Albornoz weist noch auf einen weiteren Aspekt hin: „Der Zusammenhang zwischen erhöhten Sozialausgaben und geringerer Armut ist empirisch nicht beweisbar, allen gängigen Mythen zum Trotz. Ungleich wichtiger ist – für die Armen ebenso wie für die breite Mittelschicht –, dass die Wirtschaft nicht stottert und die Inflation niedrig bleibt, was in Ecuador immerhin durch unsere Dollar-Währung mehr oder minder garantiert scheint.“ Und die Oligarchie? „War faul und gewiss diebisch, hatte in der Vergangenheit die enormen Einnahmen aus den Kakao-, später den Ölexporten weder der Infrastruktur noch der Binnenmarktentwicklung zugute kommen lassen. Nur – sie war eben zu keinem Zeitpunkt so mörderisch wie in El Salvador oder Guatemala. Selbst zu Zeiten von Militärdiktaturen, für das Volk von den üblich rasant wechselnden Präsidialregierungen ohnehin kaum zu unterscheiden, gab es keine vergleichbaren Menschenrechtsverletzungen, Foltertoten und Verschwundenen. Wenn Präsident Correa jetzt also auf Teufel komm’ raus polarisiert, ignoriert er bewusst die ecuadorianische Geschichte und bringt uns damit alle in gefährliches Fahrwasser.“

Denn schon häufen sich die Fälle von verletzter Medienfreiheit. So werden regierungskritische Zeitungen gegängelt, und der Fernsehsender „Tele Amazonas“ (der dem Besitzer der landesweit größten Bank gehört) musste für ein paar Tage sogar schließen und wurde vor den Kadi gezerrt. Sein Vergehen: „Mögliche (sic!) Hysterie geschürt“ zu haben, indem man über die Sorgen der Fischer im Golf von Guayaqil angesichts der dortigen Gasbohrungen berichtet hatte.

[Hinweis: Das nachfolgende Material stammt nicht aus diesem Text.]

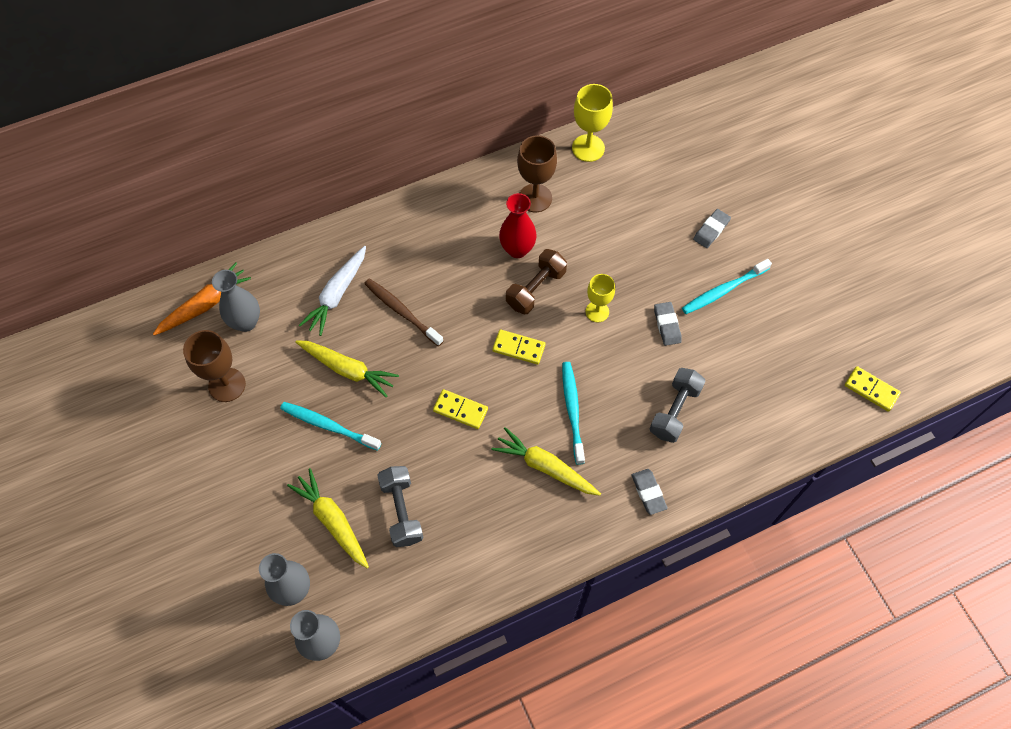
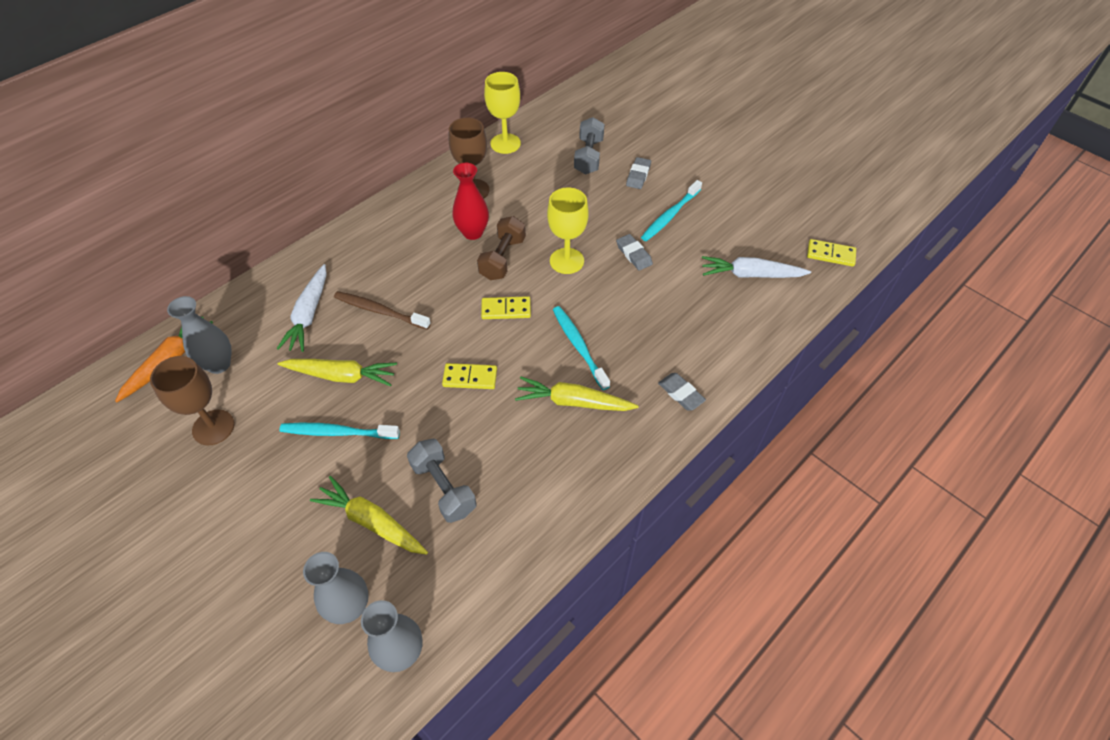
camera: 20 degrees left, 10 degrees down
yellow goblet [586,274,615,322] -> yellow goblet [547,188,589,274], size x1.50
grey dumbbell [650,368,706,443] -> grey dumbbell moved to [574,117,605,175]
none -> white carrot [702,256,811,278]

Kein Wunder, denkt der Besucher beim Abschied, dass sich die Mehrheit im viel zitierten „Volk“ für Correa ausspricht und ihm zugute hält, für „eine gewisse Stabilität“ zu sorgen. Von „Sozialismus“ ist dabei jedoch nirgends die Rede. Allerdings auch nicht von sozialer Demokratie.

MARKO MARTIN, lebt als Schriftsteller und Publizist in Berlin. Zuletzt erschien von ihm der Erzählband „Schlafende Hunde“.